La ville qui comptait 40.000 habitants avant le début du conflit en Syrie en abrite aujourd'hui 100.000 avec l'arrivée massive de réfugiés fuyant la guerre de l'autre côté de la frontière.

 "Nous n'avons pas dormi de la nuit à cause des combats. Nous sommes les derniers à avoir pu quitter la ville car les hommes armés nous empêchent de  partir. Ils ont tiré au dessus de nos têtes", a affirmé à l'AFP Ahmad Houjairy, 55 ans, à bord d'un pick-up transportant une quinzaine de ses enfants et ceux de son frère, âgés de 1 à 17 ans.

"Les hommes armés appartiennent à différentes nationalités et sont très bien organisés. Habillés en noir, ils effectuent des patrouilles dans la localité", a-t-il ajouté.

Une source militaire a affirmé qu'à Aarsal, des hommes armés, cagoulés étaient sortis samedi de camps de réfugiés à la lisière de la ville, pour attaquer l'armée.

Le Premier ministre Tammam Salam a qualifié l'attaque "d'assaut contre l'Etat libanais" et l'ancien Premier ministre et dirigeant sunnite Saad Hariri a assuré que l'armée "était une ligne rouge".

 Damas soutient l'armée  

La Syrie a exprimé son soutien à l'armée libanaise dans son combat contre les groupes extrémistes et terroristes. "La Syrie affirme son soutien et sa solidarité avec l'armée libanaise pour faire face aux groupes terroristes et les anéantir", a indiqué un responsable du ministère syrien des Affaires étrangères, cité par l'agence Sana.

"Les crimes et agressions terroristes menées à Aarsal et ses environs contre les civils et les positions de l'armée libanaise, nécessitent de fournir une aide et un soutien à l'armée libanaise dans son combat contre le terrorisme takfiri (sunnites extrémistes)", ajoute le ministère syrien.

"La Syrie dénonce les agressions terroristes planifiées (...) menées par les groupes terroristes, à leur tête les branches d'Al-Qaïda, l'Etat islamique et le Front al-Nosra, visant la sécurité et la stabilité au Liban frère", poursuit le responsable.

"La Syrie a maintes fois mis en garde contre le terrorisme (...) qui s'étendra dans toute la région si l'on ne contraint pas les pays qui le soutiennent à cesser le financement, l'armement et l'entraînement des groupes terroristes", indique le ministère.

"Faire face au terrorisme qui frappe la Syrie, l'Irak et le Liban, c'est défendre la sécurité et la stabilité de la région", assure le responsable syrien.
Pour sa part la presse syrienne a critiqué la politique de neutralité menée au Liban face au conflit sanglant en Syrie.

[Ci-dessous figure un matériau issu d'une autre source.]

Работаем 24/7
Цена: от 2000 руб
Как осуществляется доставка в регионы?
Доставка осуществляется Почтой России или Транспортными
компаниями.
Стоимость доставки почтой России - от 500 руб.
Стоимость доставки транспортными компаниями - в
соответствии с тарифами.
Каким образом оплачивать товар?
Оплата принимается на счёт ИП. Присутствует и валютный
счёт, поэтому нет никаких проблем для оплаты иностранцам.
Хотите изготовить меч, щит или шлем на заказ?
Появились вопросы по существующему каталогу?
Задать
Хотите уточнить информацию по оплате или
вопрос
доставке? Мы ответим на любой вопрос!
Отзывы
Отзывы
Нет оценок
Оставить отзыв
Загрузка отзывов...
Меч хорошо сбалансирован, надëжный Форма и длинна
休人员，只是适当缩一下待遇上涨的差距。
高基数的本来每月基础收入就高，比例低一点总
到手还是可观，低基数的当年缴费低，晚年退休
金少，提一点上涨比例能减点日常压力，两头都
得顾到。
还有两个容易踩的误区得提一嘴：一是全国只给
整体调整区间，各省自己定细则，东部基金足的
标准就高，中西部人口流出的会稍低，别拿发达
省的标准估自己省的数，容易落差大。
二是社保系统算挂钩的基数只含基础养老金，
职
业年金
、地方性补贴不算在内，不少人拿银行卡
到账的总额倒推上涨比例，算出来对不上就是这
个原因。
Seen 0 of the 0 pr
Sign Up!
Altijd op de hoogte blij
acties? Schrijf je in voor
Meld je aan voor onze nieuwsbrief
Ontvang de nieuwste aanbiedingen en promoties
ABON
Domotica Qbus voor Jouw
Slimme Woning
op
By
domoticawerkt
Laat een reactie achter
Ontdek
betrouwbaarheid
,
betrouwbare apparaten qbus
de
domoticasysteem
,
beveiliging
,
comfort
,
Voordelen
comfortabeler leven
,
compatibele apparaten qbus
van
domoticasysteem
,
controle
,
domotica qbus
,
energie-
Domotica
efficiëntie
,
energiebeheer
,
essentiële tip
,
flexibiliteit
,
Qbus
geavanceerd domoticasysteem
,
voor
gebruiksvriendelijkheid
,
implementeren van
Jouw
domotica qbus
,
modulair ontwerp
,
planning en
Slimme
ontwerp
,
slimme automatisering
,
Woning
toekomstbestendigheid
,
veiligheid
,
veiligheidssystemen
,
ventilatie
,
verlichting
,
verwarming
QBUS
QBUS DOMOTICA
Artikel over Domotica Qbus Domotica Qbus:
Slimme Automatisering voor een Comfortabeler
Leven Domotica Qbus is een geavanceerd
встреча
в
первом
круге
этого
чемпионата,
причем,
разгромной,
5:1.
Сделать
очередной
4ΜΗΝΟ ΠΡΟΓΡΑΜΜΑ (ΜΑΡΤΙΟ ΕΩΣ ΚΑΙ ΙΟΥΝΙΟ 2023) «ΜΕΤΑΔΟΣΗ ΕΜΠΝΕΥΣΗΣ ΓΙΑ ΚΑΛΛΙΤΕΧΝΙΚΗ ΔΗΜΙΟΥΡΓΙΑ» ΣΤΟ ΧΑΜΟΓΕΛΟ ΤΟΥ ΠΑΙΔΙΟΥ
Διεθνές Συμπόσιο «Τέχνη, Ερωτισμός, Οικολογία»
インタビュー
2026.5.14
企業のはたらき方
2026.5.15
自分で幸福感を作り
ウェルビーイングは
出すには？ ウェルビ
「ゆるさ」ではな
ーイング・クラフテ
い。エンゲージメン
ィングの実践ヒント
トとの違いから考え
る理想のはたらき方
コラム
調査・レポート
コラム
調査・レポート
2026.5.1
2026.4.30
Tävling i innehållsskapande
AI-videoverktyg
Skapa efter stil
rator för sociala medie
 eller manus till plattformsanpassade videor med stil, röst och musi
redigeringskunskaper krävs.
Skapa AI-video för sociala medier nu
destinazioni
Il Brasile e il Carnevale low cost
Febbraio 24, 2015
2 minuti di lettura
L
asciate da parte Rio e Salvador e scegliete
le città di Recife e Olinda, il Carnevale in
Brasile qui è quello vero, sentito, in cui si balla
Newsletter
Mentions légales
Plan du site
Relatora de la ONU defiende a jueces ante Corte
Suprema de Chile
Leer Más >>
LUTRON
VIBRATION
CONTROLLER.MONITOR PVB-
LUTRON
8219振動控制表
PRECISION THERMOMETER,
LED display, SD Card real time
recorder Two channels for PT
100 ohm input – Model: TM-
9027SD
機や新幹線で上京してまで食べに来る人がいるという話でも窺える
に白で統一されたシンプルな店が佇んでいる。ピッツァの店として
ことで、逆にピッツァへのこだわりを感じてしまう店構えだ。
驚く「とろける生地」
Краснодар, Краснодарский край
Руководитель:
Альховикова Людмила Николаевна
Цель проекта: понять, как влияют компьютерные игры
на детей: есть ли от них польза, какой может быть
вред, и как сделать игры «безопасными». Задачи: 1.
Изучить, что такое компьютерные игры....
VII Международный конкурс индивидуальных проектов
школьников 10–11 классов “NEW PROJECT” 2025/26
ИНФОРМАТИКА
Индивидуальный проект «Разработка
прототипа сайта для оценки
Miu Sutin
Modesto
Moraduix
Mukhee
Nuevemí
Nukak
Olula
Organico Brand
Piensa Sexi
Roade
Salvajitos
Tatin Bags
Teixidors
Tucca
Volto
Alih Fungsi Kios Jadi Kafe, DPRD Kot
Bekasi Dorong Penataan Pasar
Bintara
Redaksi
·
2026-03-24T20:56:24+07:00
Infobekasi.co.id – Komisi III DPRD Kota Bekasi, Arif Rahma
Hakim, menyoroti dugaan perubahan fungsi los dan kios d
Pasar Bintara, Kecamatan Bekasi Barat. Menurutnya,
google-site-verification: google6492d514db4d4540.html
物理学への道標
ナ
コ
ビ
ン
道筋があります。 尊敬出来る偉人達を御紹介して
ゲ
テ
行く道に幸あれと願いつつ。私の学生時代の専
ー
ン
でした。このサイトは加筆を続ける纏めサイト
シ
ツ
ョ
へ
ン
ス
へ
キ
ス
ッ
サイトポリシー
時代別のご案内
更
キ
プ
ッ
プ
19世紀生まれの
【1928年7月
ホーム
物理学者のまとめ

 "Au Liban frère qui a essayé de rester éloigné (de la crise syrienne...), les événements sanglants d'Aarsal ont montré qu'il était absolument impossible de rester neutre face au terrorisme et que les crimes terroristes n'excluent personne", a écrit le journal gouvernemental Techrine.

Le quotidien du parti au pouvoir al-Baas, affirme de son côté que "la politique de neutralité (libanaise) est la principale cause des événements survenus au Liban en général et à Aarsal et à Tripoli en particulier".